* TEXT PROVIDED:

API

scConstruct

  \scInstance <- [
                    \scInstance           : handle,
                    {[#:key, $:value]}    : data,
                    $                     : linkage,
                    $                     : distance,
                    {[$:event, &:weight]} : eventWeights
                 ]: scConstruct;
	

This function initializes the clustering plugin if called with an empty handle parameter (scNoInstance). If called with a non-empty handle parameter, the plugin will be initialized from an on-disk cache.

The data to be clustered needs to be passed as a set of numbered strings, eg.:

  {[1, "123321"], [2, "122311"]}
	

Note that the numbers (keys) have to be consecutive and starting with 1.

The linkage parameter describes the type of linkage used by the algorithm. The allowed values are: "single", "maximum", "average".

The distance parameter describes the distance function to be used. The allowed values are: "levenshtein", "damereau", "journey", "event_histogram".

The eventWeights parameter contains the event weights which have effect on some distance measures. Each event type should be coded as a single-letter string, and weights should be real numbers. For example:

  {["1", 1.0], ["2", 0.5], ["3", 10.0]}
	

You can also pass an empty set ({}) as event weights. In this case, all events will have weight 1.0.

scGetClusters

  {[#:cluster, #:key]} <- [\scInstance, #:nCluster] : scGetClusters;
	

Cluster the data in nCluster clusters and return cluster number for each data element (key). If nCluster has a special value of scBestNClusters the algorithm will choose the best number of clusters for this dataset, based on silhouette analysis.

scGetMedoids

  {[#:cluster, #:key]} <- [\scInstance, #:nCluster] : scGetMedoids;
	

Cluster the data in nCluster clusters and return the key of the medoid of each cluster. If nCluster has a special value of scBestNClusters the algorithm will choose the best number of clusters for this dataset, based on silhouette analysis.

scGetBestNClusters

  {#} <- \scInstance : scGetBestNClusters;
	

Return the 4 best numbers of clusters for this dataset. The first number in the array is always the best clustering.

scDrillDown

  \scInstance <- [\scInstance, #:nCluster, #:cluster] : scDrillDown;
	

Cluster the data in nCluster clusters and then drill down into the cluster cluster. From now on all above function calls will work only on the data from the selected cluster.

scUndrill

  \scInstance <- \scInstance : scUndrill;
	

Reset the drilling. From now on all above function calls will work on the complete dataset.

scGetDistanceTab

  {[#: key1, #: key2, &: dist]} <- \scInstance : scGetDistanceTab;
	

Return the distance table for the current dataset and distance measure;

scDestruct

  \scInstance <- \scInstance : scDestruct;
	

Destroy the clustering instance. Should be called at the end of a script that uses the library.

* RECORD EXTRACTS:
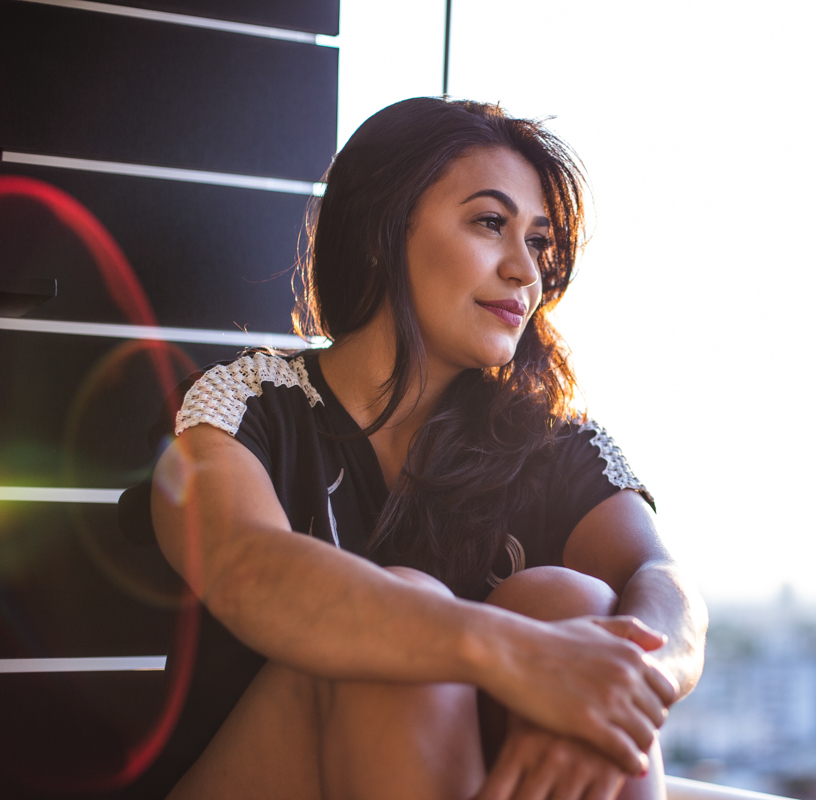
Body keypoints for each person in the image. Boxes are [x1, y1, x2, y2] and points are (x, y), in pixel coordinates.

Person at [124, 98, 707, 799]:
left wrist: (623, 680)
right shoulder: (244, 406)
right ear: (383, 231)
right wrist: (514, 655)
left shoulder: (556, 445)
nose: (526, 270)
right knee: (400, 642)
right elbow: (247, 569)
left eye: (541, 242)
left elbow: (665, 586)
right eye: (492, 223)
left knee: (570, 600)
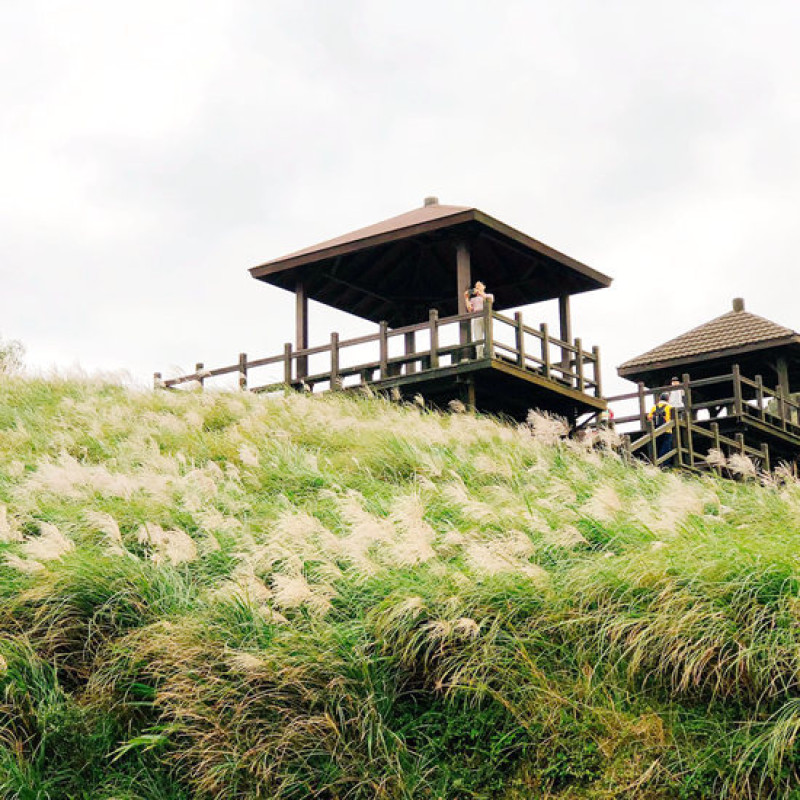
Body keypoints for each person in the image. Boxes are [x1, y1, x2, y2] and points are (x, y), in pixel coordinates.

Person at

--

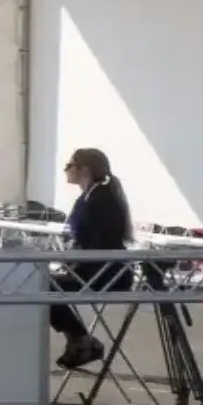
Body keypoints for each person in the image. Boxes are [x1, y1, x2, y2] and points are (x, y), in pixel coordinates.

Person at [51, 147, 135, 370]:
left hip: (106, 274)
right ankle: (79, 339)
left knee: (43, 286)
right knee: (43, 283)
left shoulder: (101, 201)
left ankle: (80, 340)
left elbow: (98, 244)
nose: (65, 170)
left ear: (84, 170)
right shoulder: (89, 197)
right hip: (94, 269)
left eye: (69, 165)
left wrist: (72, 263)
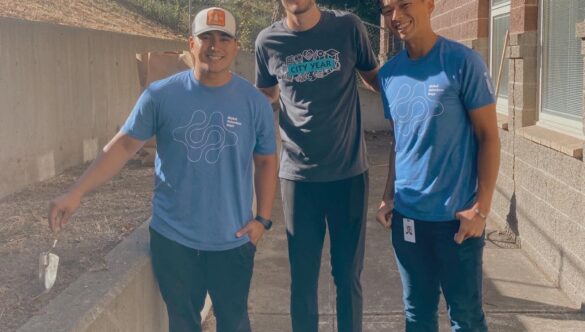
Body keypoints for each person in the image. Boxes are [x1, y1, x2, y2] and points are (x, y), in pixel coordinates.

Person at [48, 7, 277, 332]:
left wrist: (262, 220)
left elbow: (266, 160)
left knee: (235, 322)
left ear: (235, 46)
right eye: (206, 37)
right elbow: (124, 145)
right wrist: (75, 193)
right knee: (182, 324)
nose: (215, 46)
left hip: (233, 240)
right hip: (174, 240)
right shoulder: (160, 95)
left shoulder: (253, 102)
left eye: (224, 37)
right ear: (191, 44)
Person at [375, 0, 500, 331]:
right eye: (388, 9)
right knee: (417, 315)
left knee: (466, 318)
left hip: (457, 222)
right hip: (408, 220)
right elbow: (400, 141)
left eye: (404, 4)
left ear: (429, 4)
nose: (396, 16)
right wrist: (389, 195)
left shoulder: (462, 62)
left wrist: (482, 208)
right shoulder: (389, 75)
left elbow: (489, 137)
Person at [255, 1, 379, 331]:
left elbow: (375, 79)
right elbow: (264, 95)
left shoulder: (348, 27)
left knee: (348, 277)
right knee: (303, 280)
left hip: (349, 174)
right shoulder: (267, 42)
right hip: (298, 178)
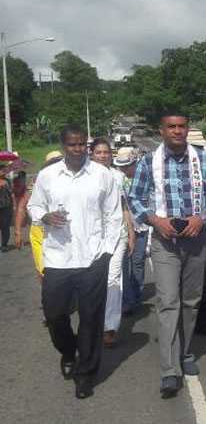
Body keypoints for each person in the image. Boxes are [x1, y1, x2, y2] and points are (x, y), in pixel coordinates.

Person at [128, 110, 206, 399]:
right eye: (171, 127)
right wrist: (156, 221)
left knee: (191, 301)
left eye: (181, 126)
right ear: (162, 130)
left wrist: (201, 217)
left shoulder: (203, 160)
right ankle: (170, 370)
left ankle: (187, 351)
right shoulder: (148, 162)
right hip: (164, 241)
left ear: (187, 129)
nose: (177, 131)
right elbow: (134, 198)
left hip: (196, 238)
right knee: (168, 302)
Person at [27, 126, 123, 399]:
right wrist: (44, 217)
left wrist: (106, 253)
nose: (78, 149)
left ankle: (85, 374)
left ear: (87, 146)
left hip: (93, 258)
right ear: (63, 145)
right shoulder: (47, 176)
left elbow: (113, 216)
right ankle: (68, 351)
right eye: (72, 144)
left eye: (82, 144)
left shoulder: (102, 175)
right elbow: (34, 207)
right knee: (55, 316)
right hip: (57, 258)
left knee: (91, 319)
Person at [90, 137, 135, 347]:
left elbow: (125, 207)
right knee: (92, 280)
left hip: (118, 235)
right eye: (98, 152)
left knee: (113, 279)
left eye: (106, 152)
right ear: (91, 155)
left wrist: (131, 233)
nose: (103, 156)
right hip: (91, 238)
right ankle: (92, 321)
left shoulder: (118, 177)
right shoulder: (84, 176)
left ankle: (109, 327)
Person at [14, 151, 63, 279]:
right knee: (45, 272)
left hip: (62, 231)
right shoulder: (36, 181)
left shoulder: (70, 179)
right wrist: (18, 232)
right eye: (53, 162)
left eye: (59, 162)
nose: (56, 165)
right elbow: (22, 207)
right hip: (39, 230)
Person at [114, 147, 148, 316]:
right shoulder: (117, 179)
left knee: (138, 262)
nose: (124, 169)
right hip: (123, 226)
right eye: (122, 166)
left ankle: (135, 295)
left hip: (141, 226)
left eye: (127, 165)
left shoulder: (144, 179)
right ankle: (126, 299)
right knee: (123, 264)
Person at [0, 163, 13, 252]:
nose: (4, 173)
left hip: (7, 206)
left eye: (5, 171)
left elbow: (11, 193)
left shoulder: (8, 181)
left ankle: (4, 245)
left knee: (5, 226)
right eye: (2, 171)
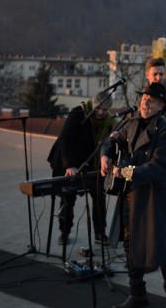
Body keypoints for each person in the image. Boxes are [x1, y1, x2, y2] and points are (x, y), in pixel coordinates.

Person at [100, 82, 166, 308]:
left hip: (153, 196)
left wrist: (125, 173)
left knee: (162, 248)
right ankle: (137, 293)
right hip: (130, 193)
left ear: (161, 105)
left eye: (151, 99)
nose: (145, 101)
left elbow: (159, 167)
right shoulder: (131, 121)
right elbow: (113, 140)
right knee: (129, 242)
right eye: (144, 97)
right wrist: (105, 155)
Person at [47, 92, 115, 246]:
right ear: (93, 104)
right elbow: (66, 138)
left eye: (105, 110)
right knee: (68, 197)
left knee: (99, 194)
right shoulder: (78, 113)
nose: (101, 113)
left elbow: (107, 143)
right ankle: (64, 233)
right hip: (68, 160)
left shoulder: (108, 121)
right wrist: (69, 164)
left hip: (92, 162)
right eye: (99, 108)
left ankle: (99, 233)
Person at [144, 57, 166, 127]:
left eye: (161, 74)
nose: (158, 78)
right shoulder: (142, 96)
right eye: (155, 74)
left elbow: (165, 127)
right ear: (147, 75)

* REQUIRED WORK:
1. From the clustering API text, copy the passage from "Return the 4" to "the selected cluster." word for word.
2. List every function name that the clustering API text documents.

* ANSWERS GIVEN:
1.
Return the 4 best numbers of clusters for this dataset. The first number in the array is always the best clustering.

scDrillDown

  \scInstance <- [\scInstance, #:nCluster, #:cluster] : scDrillDown;
	

Cluster the data in nCluster clusters and then drill down into the cluster cluster. From now on all above function calls will work only on the data from the selected cluster.

2.
scConstruct
scGetClusters
scGetMedoids
scGetBestNClusters
scDrillDown
scUndrill
scGetDistanceTab
scDestruct